Siamo ancora sul “plateau”, come si dice. Qualche dato è positivo, naturalmente dobbiamo guardare meno i contagiati e più quelli che si aggravano, che pure stanno diminuendo. E ovviamente anche i defunti.
Possiamo però iniziare a guardare più in là, dopo Pasqua, dopo il 25 aprile, dopo il 1° maggio.
Non credo che all’inizio sarà possibile abbandonare la mascherina: se ce l’abbiamo tutti ha un senso, perché si fa in modo che chi ha l’infezione sia impossibilitato nel contagiare.
La distanza dovrà rimanere quella: non potremo vedere luoghi affollati molto presto e le attività riprenderanno molto molto lentamente.
Non certo l’immunità di gregge, perché per averla l’epidemia dovrebbe sfondare anche al sud, indebolendo ancor di più la penisola e non ce lo possiamo permettere né lo vogliamo.
Aspettiamo quindi che ci sia una cura efficace, alcune cure si stanno dimostrando tali, ma non sono risolutive. La soluzione è sempre la stessa: un vaccino.

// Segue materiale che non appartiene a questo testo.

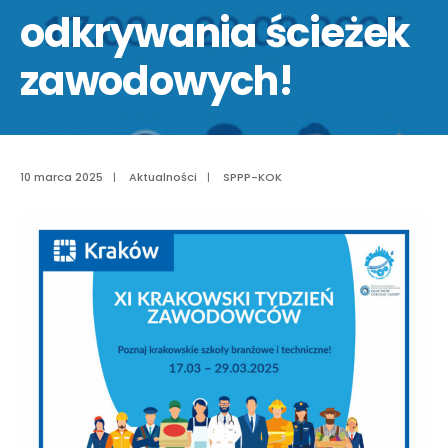
odkrywania ścieżek
zawodowych!
10 marca 2025
|
Aktualności
|
SPPP-KOK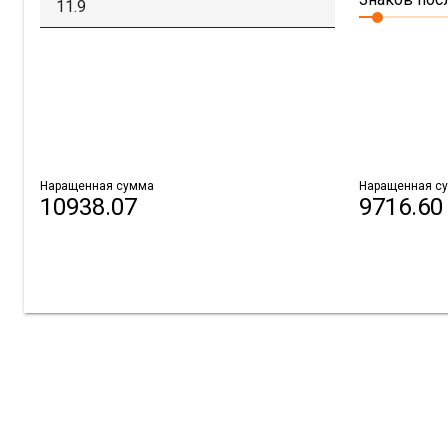
Наращенная сумма
Наращенная су
10938.07
9716.60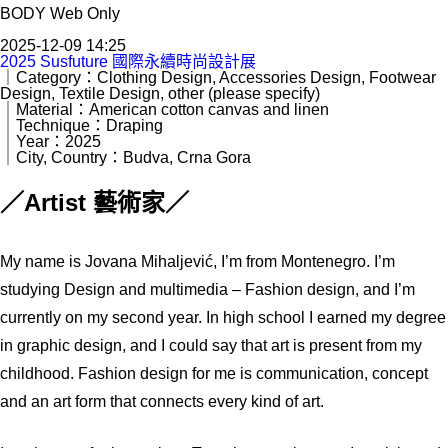
BODY Web Only
2025-12-09 14:25
2025 Susfuture 國際永續時尚設計展
｜Category：Clothing Design, Accessories Design, Footwear
Design, Textile Design, other (please specify)
｜Material：American cotton canvas and linen
｜Technique：Draping
｜Year：2025
｜City, Country：Budva, Crna Gora
／Artist 藝術家／
My name is Jovana Mihaljević, I’m from Montenegro. I’m
studying Design and multimedia – Fashion design, and I’m
currently on my second year. In high school I earned my degree
in graphic design, and I could say that art is present from my
childhood. Fashion design for me is communication, concept
and an art form that connects every kind of art.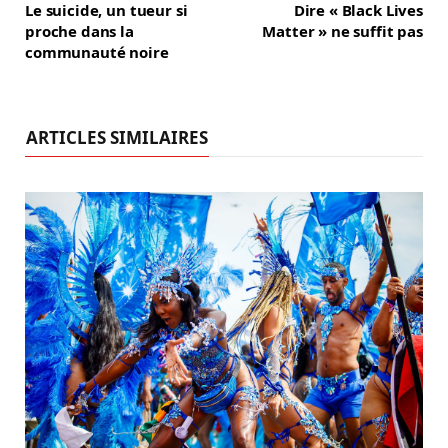
Le suicide, un tueur si
Dire « Black Lives
proche dans la
Matter » ne suffit pas
communauté noire
ARTICLES SIMILAIRES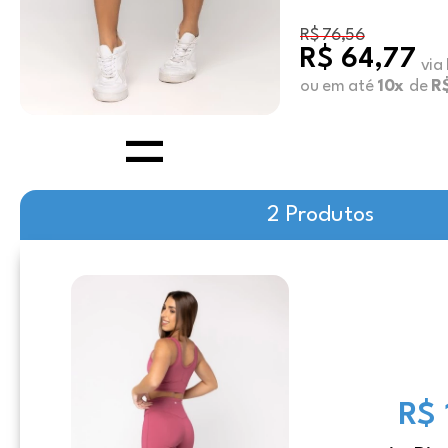
R$ 76,56
R$ 64,77
via
ou em até
10x
de
R
2 Produtos
R$ 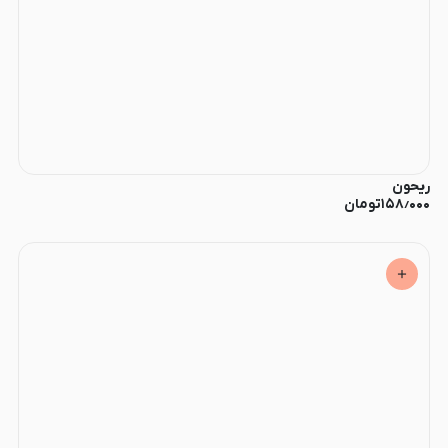
ریحون
۱۵۸٫۰۰۰
تومان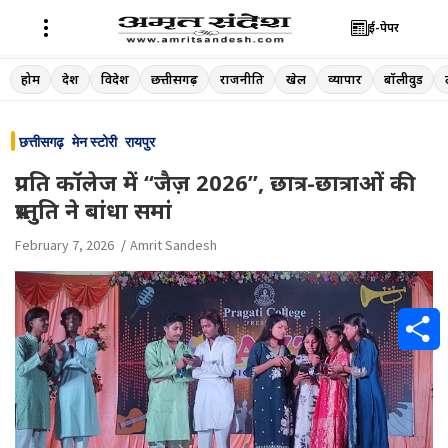
ई-पेपर
Skip
होम
देश
विदेश
छत्तीसगढ़
राजनीति
खेल
व्यापार
बॉलीवुड
to
content
छत्तीसगढ़
मेन स्टोरी
रायपुर
प्रगति कॉलेज में “जैज़ 2026”, छात्र-छात्राओं की
प्रस्तुति ने बांधा समां
February 7, 2026
Amrit Sandesh
S
h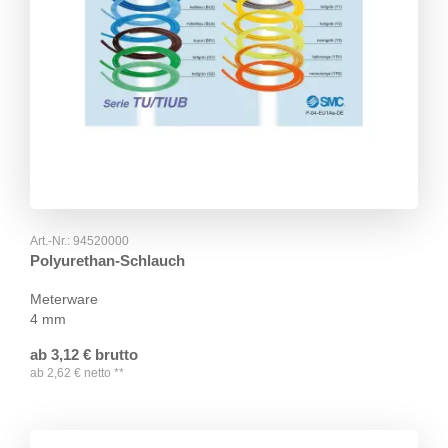
Art.-Nr.:
94520000
Polyurethan-Schlauch
Meterware
4 mm
ab
3,12
€
brutto
ab
2,62
€
netto
**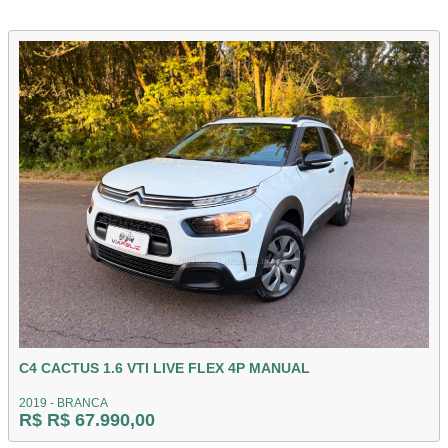
C4 CACTUS 1.6 VTI LIVE FLEX 4P MANUAL
2019 - BRANCA
R$ R$ 67.990,00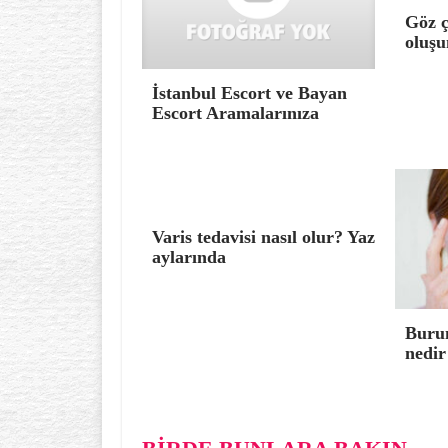
Göz ç
oluşu
İstanbul Escort ve Bayan
Escort Aramalarınıza
Varis tedavisi nasıl olur? Yaz
aylarında
Burun
nedir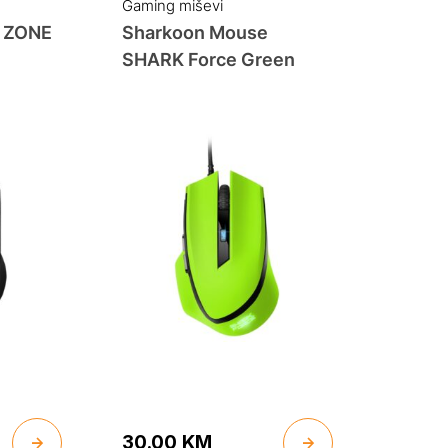
Gaming miševi
 ZONE
Sharkoon Mouse
SHARK Force Green
30.00
KM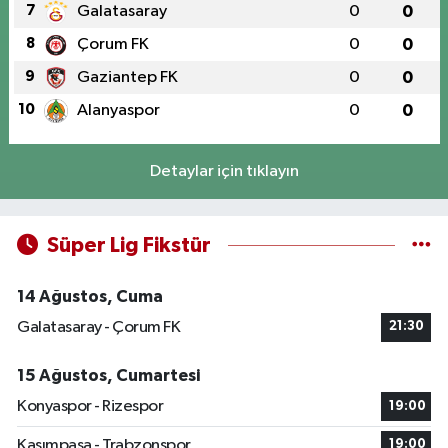
7
Galatasaray
0
0
8
Çorum FK
0
0
9
Gaziantep FK
0
0
10
Alanyaspor
0
0
Detaylar için tıklayın
Süper Lig Fikstür
14 Ağustos, Cuma
Galatasaray - Çorum FK
21:30
15 Ağustos, Cumartesi
Konyaspor - Rizespor
19:00
Kasımpaşa - Trabzonspor
19:00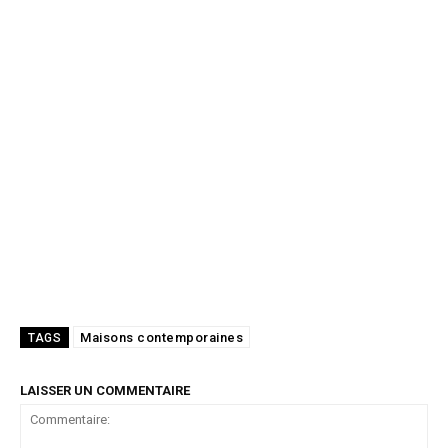
Maisons contemporaines
TAGS
LAISSER UN COMMENTAIRE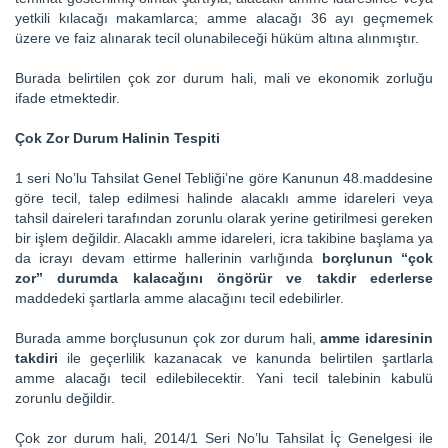
yetkili kılacağı makamlarca; amme alacağı 36 ayı geçmemek
üzere ve faiz alınarak tecil olunabileceği hüküm altına alınmıştır.
Burada belirtilen çok zor durum hali, mali ve ekonomik zorluğu
ifade etmektedir.
Çok Zor Durum Halinin Tespiti
1 seri No’lu Tahsilat Genel Tebliği’ne göre Kanunun 48.maddesine
göre tecil, talep edilmesi halinde alacaklı amme idareleri veya
tahsil daireleri tarafından zorunlu olarak yerine getirilmesi gereken
bir işlem değildir. Alacaklı amme idareleri, icra takibine başlama ya
da icrayı devam ettirme hallerinin varlığında
borçlunun “çok
zor” durumda kalacağını öngörür ve takdir ederlerse
maddedeki şartlarla amme alacağını tecil edebilirler.
Burada amme borçlusunun çok zor durum hali,
amme idaresinin
takdiri
ile geçerlilik kazanacak ve kanunda belirtilen şartlarla
amme alacağı tecil edilebilecektir. Yani tecil talebinin kabulü
zorunlu değildir.
Çok zor durum hali, 2014/1 Seri No’lu Tahsilat İç Genelgesi ile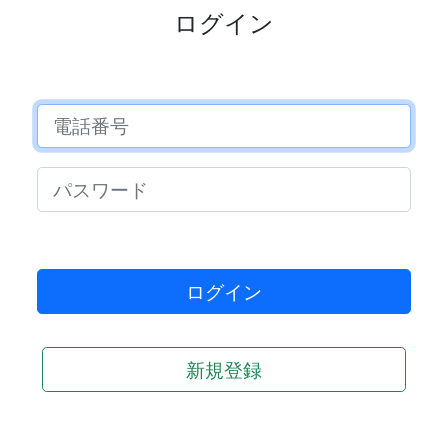
ログイン
電話番号
パスワード
ログイン
新規登録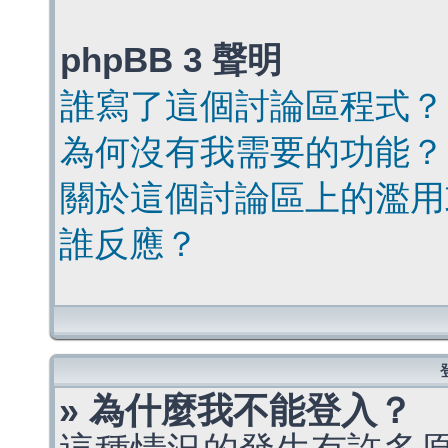
phpBB 3 聲明
誰寫了這個討論區程式？
為何沒有我需要的功能？
關於這個討論區上的濫用
誰反應？
» 為什麼我不能登入？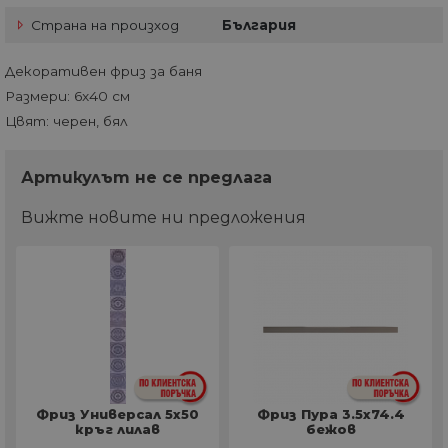
Страна на произход
България
Декоративен фриз за баня
Размери: 6x40 см
Цвят: черен, бял
Артикулът не се предлага
Вижте новите ни предложения
Фриз Универсал 5x50
Фриз Пура 3.5x74.4
кръг лилав
бежов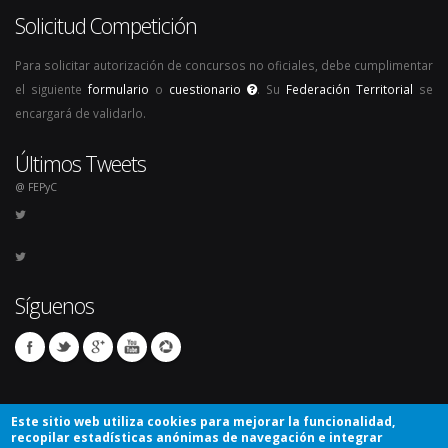
Solicitud Competición
Para solicitar autorización de concursos no oficiales, debe cumplimentar
el siguiente
formulario
o
cuestionario
. Su
Federación Territorial
se
encargará de validarlo.
Últimos Tweets
@ FEPyC
Síguenos
Este sitio web utiliza cookies para mejorar la funcionalidad,
recopilar estadísticas anónimas de navegación e integrar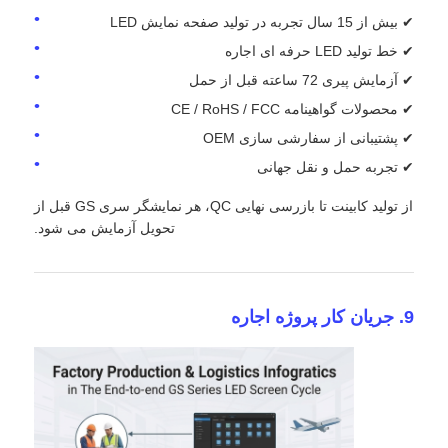
✔ بیش از 15 سال تجربه در تولید صفحه نمایش LED
✔ خط تولید LED حرفه ای اجاره
✔ آزمایش پیری 72 ساعته قبل از حمل
✔ محصولات گواهینامه CE / RoHS / FCC
✔ پشتیبانی از سفارشی سازی OEM
✔ تجربه حمل و نقل جهانی
از تولید کابینت تا بازرسی نهایی QC، هر نمایشگر سری GS قبل از
تحویل آزمایش می شود.
9. جریان کار پروژه اجاره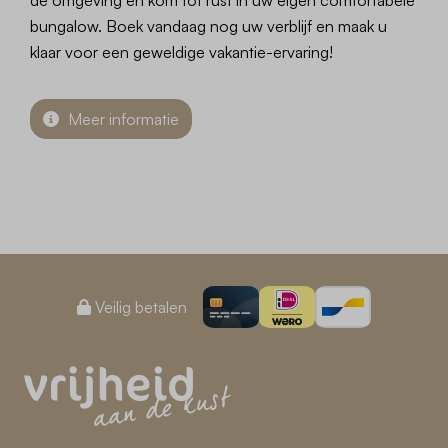
de omgeving en kom tot rust in uw eigen comfortabele
bungalow. Boek vandaag nog uw verblijf en maak u
klaar voor een geweldige vakantie-ervaring!
Meer informatie
Veilig betalen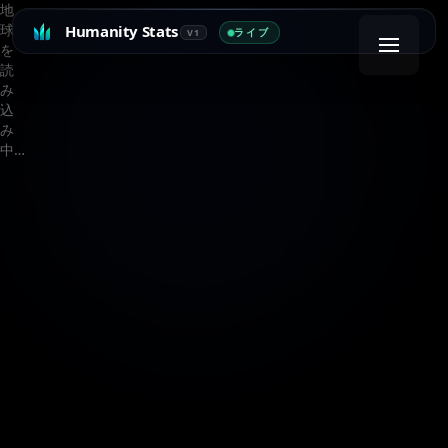
地
球
Humanity Stats
ライブ
V1
を
読
み
込
み
中…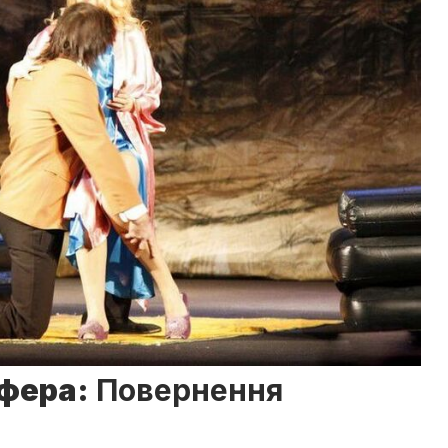
фера:
Повернення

In tal proposito i ricercatori di Pittsburgh hanno inventato un modo per inoculare un cerotto con 400 microaghi, che permette l’inoculazione non tra muscolo ed endovena, ma per via sottocutanea.
Se ne stanno sperimentando diverse tipologie che dovrebbero portare alla sperimentazione umana molto prima di quanto ci si aspettasse, ma attenzione: si parla comunque di mesi.
Dobbiamo in ogni caso aspettare che questa fase porti il virus a “sgonfiarsi”: succede sempre, è successo più volte nella storia e succederà adesso. E’ come se il virus compisse il proprio ciclo vitale, arrivando a un momento in cui perde la sua carica virale, anche senza contromisure.
Detto ciò non possiamo mollare le restrizioni, non ora: la bella stagione sta portando pericolosamente già troppe persone in strada. Non riguarda solo loro questa decisione, riguarda tutti noi.
Ditegli, qualora li vedeste, di stare lontani.